Obfuscation Handling
ProGuard and R8 obfuscation present significant challenges for reverse engineering. The skill employs several strategies to work through obfuscated code:
String Literal Anchoring: URLs, error messages, and format strings are typically not obfuscated. The skill uses these as anchor points to understand surrounding code context.
Annotation Preservation: Retrofit annotations are preserved by default ProGuard rules because they are needed at runtime. This means @GET("/api/users") remains readable even when the method name becomes a.
Pattern Recognition: Even with renamed identifiers, the structural patterns of common architectures (MVVM, MVP, MVC) are recognizable. The skill identifies these patterns to reconstruct the application’s architecture.
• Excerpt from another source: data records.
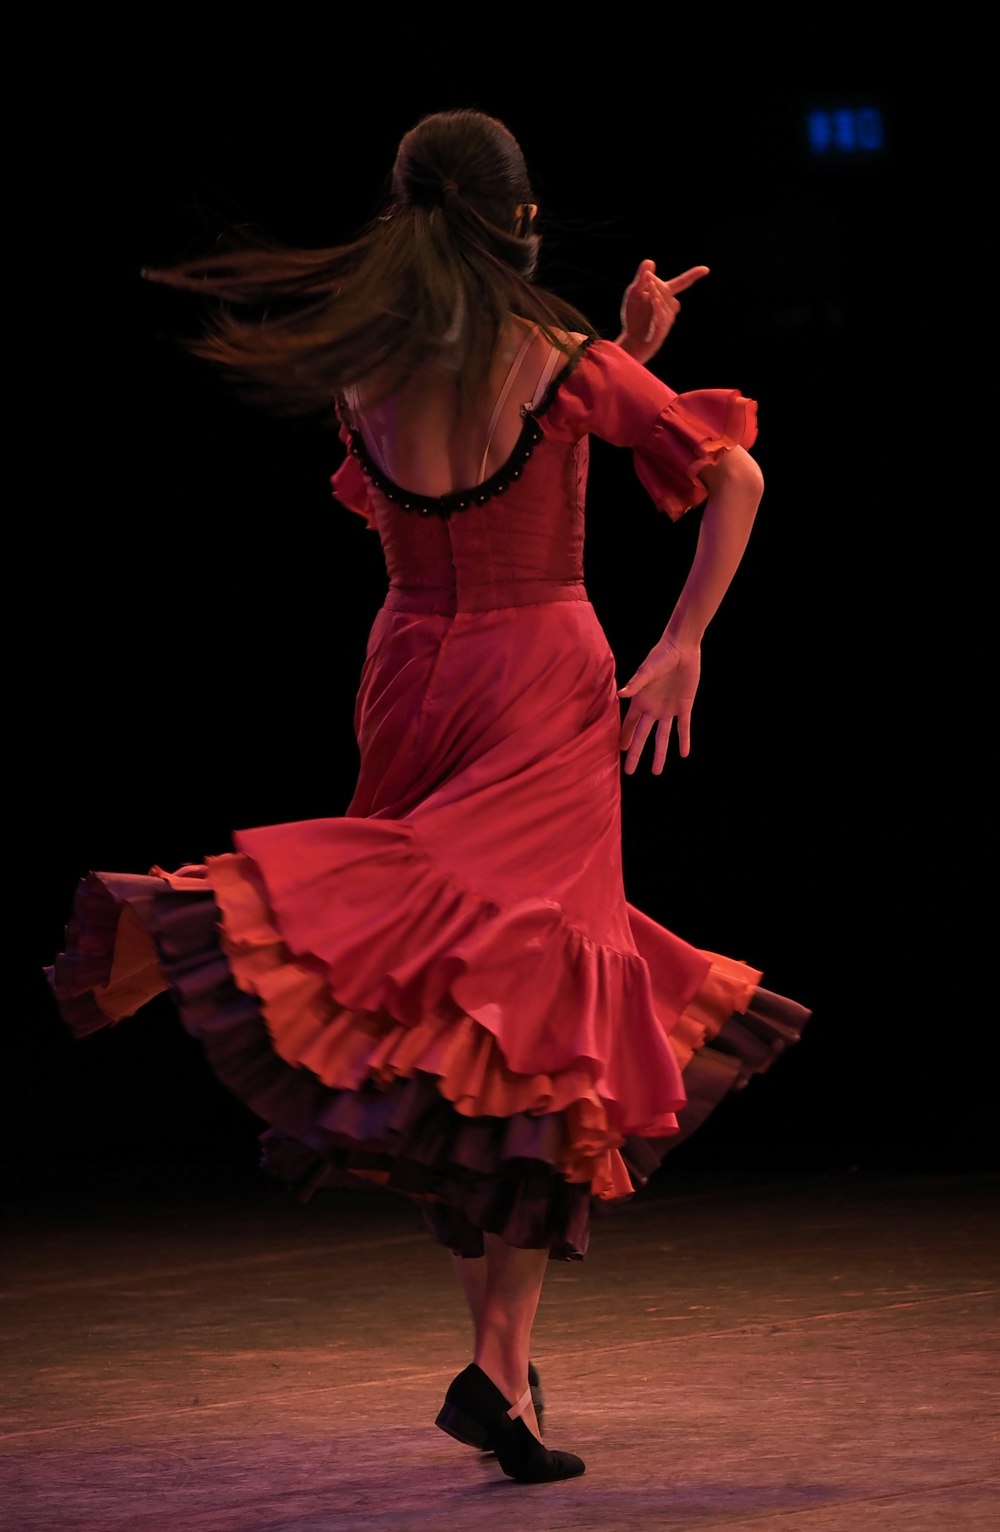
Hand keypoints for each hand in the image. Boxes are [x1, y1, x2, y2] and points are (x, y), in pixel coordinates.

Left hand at [617, 260, 709, 364]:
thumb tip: (650, 261)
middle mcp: (670, 306)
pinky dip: (658, 306)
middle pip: (666, 289)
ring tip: (647, 293)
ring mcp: (668, 318)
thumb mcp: (634, 293)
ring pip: (664, 301)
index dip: (693, 275)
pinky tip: (654, 300)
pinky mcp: (661, 328)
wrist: (632, 340)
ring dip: (655, 294)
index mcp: (666, 295)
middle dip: (655, 283)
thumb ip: (642, 278)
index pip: (682, 282)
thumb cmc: (634, 316)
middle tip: (646, 279)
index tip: (706, 269)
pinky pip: (661, 314)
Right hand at [617, 636, 700, 774]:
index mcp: (640, 701)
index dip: (624, 738)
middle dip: (636, 753)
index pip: (629, 724)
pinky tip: (684, 754)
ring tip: (656, 772)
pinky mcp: (684, 706)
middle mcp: (653, 708)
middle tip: (629, 771)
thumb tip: (620, 694)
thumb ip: (635, 684)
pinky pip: (683, 727)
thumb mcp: (647, 671)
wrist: (682, 648)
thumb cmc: (660, 656)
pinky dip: (684, 740)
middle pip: (643, 736)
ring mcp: (668, 709)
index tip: (617, 752)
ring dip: (659, 754)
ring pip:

Call Graph Analysis: By tracing the call graph from known entry points (Activities declared in the manifest), the skill can follow execution paths through obfuscated code to reach the network layer, where API endpoints are typically preserved.
Conclusion
The Android Reverse Engineering Skill for Claude Code transforms the complex, multi-tool process of decompiling Android applications and extracting their API endpoints into a streamlined, automated workflow. By packaging jadx and Fernflower decompilation, library-specific API detection, call flow tracing, and obfuscation handling into a single skill, it eliminates the need to manually chain commands and correlate results across different tools.
Whether you are conducting a security audit, documenting an undocumented API, analyzing a competitor’s mobile app, or integrating with a service that lacks public API documentation, this skill provides the systematic approach needed to extract meaningful information from compiled Android packages. The dual-engine comparison, XAPK bundle support, and obfuscation handling strategies make it suitable for real-world applications that use modern Android development practices.
The skill is open source under the Apache 2.0 license and available on GitHub at SimoneAvogadro/android-reverse-engineering-skill.